An geeigneten Flächen für das Computerspielemuseum würde es im LUX Berlin nicht mangeln: Spätestens mit der optionalen Erweiterung von zunächst 10.000 auf 15.000 qm gäbe es mehr als genügend Platz für Exponate und Unikate aus mehreren Jahrzehnten Games-Historie, darunter Spielautomaten, Konsolen, Zubehör, Datenträger, Literatur und Merchandise.

Woran es indes fehlt, ist ein tragfähiges Konzept für die Finanzierung. Zwar bezuschusst das Land Berlin den laufenden Museums-Betrieb mit rund 100.000 € – doch „vor dem Hintergrund der angespannten Haushaltslage“ sieht der Senat keine Möglichkeiten, um Umzug und Integration finanziell zu unterstützen. Für das House of Games nimmt der Senat in Summe 4,6 Mio. € in die Hand.
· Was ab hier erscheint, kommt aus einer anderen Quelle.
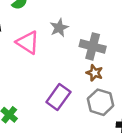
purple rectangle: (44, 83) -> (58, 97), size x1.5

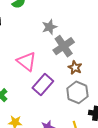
pink triangle: (28, 43) -> (26, 61), moved
gray cross: (93, 46) -> (64, 46), moved, turned 35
Bedeutet in der Praxis: Zum 30jährigen Jubiläum im kommenden Jahr wird das Computerspielemuseum weiterhin die angestammten Räumlichkeiten im ehemaligen Ostberliner Café Warschau belegen.

Senat sieht keinen Spielraum für Computerspielesammlung

Noch deutlich dramatischer ist offenkundig die Lage bei der Internationalen Computerspielesammlung (ICS), die ebenfalls in das House of Games einziehen sollte. Das üppige Archiv mit 60.000 Spielen umfasst unter anderem die Bestände des Computerspielemuseums und der Unterhaltungssoftware Selbstkontrolle (USK) und soll unter anderem für Forschungs- und Bildungszwecke dienen.

Bislang seien mehr als 1,5 Mio. € an öffentlichen Geldern in das Projekt geflossen. Die weitere Finanzierung ist unklar. Wörtlich schreibt Giffey in ihrem Bericht: „Eine über den Zeitraum bis April 2026 gehende institutionelle Förderung durch den Bund und das Land Berlin ist zurzeit noch nicht gewährleistet.“ 

Wie es mit der ICS-Internationale Computerspielesammlung gGmbH weitergeht, falls die laufenden Gespräche in den verbleibenden Wochen nicht zu einem Ergebnis führen, lässt das Dokument offen. GamesWirtschaft hat die Initiatoren um eine Stellungnahme gebeten.